• **JOBS**
- a) Answer these questions from the passage on relocating government offices, each on its own line:
(i) In which city does Germany's Federal Court of Justice sit?
(ii) From which two states was the District of Columbia initially carved?
(iii) Which department does the passage propose moving to Detroit?
- b) List every German city named in the passage on relocating government offices.
- c) According to the passage on relocating government offices, why did Germany place its national institutions in different cities instead of keeping them all in the capital?

• **DOCUMENT EXCERPT**
Other countries have already done it, most prominently the Federal Republic of Germany. From its National Socialist period, the Germans learned to fear too much government power in one location, so while the capital moved from Bonn to Berlin after reunification, the national DMV is in Flensburg; the Federal Court of Justice lies in Karlsruhe; the Federal Administrative Court is in Leipzig; and the central bank is in Frankfurt.

And yet, in a vastly larger country, we persist in the quaint notion that the tiny District of Columbia, carved out initially from Maryland and Virginia (Virginia eventually got its land back), must be the physical locus of government, when there’s 3,000 miles of America lying just off to the west. So imagine this:

  • Move the Energy Department to Bismarck, North Dakota (pop.72, 000). With the fracking boom and the reflowering of American energy independence, this department should be located where the action is, and the long, cold, dark winters in a land of no snow days would keep them at their desks, instead of goofing off.
  • Move the Department of Transportation to Detroit, Mich. The Motor City practically invented transportation in the United States, and its current hard times would be greatly alleviated by the sudden infusion of cash and workforce. Despite its current shabby state, Detroit boasts some of the finest residential architecture in the country and at very reasonable prices.

• **RAW DATA**
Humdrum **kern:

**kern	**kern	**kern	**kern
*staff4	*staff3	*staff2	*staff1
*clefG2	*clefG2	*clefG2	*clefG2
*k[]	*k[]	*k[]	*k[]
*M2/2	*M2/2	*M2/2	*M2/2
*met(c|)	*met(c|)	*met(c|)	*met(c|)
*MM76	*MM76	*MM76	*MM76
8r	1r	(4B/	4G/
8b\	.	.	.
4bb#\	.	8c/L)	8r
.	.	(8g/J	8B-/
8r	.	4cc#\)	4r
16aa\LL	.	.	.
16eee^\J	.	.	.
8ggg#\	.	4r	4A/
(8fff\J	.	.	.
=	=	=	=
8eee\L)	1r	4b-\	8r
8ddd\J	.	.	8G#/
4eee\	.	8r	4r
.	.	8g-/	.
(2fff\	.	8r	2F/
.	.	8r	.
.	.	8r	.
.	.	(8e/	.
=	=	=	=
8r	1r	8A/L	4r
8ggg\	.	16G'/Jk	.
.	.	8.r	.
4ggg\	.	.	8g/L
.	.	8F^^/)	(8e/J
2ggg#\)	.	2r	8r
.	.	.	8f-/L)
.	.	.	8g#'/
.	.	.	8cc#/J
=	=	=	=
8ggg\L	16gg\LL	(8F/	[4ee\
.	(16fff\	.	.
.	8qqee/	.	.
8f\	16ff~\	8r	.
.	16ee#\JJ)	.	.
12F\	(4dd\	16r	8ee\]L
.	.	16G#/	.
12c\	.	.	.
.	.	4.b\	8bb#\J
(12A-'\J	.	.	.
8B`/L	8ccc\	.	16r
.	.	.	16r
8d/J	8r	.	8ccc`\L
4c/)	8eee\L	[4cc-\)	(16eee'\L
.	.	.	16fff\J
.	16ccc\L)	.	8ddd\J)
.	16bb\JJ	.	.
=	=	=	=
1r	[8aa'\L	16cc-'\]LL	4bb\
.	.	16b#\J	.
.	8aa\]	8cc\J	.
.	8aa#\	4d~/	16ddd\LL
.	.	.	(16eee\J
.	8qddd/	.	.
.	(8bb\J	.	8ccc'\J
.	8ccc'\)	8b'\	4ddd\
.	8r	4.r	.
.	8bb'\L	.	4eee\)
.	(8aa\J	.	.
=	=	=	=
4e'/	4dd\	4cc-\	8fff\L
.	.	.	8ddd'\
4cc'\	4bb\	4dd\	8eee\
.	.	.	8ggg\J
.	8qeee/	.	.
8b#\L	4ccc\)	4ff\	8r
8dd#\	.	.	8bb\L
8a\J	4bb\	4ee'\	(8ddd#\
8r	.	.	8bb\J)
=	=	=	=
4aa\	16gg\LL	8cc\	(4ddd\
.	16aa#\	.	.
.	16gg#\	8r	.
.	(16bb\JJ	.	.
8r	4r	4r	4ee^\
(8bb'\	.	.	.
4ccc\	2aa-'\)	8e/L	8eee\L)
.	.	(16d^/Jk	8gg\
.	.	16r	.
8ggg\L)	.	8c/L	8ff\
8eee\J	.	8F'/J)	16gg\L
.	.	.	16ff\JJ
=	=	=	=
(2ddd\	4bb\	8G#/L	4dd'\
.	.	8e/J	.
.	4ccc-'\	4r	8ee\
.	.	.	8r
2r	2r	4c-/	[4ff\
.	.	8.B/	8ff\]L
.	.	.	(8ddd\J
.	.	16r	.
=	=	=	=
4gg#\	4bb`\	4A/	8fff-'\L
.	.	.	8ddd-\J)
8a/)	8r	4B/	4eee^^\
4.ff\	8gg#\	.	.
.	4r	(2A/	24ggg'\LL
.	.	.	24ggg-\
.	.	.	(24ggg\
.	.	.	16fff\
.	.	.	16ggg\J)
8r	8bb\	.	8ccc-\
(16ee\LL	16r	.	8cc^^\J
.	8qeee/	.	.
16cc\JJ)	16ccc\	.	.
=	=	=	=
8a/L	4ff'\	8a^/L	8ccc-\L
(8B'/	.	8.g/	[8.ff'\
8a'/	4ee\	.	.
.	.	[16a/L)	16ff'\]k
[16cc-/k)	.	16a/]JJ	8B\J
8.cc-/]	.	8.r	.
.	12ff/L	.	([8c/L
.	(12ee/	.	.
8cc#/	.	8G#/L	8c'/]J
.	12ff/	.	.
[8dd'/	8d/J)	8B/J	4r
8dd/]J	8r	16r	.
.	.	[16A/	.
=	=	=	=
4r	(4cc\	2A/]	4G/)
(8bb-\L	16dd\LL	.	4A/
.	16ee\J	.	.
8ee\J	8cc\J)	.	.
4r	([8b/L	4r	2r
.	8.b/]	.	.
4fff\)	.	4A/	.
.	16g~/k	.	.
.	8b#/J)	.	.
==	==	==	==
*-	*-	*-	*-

• **TASK RESPONSES**
- a)
(i) Karlsruhe
(ii) Maryland and Virginia
(iii) The Department of Transportation

- b) Bonn, Berlin, Flensburg, Karlsruhe, Leipzig, Frankfurt

- c) From its National Socialist period, Germany learned to fear having too much government power in one location. So although the capital moved from Bonn to Berlin after reunification, bodies such as the national DMV, the federal courts and the central bank sit in other cities.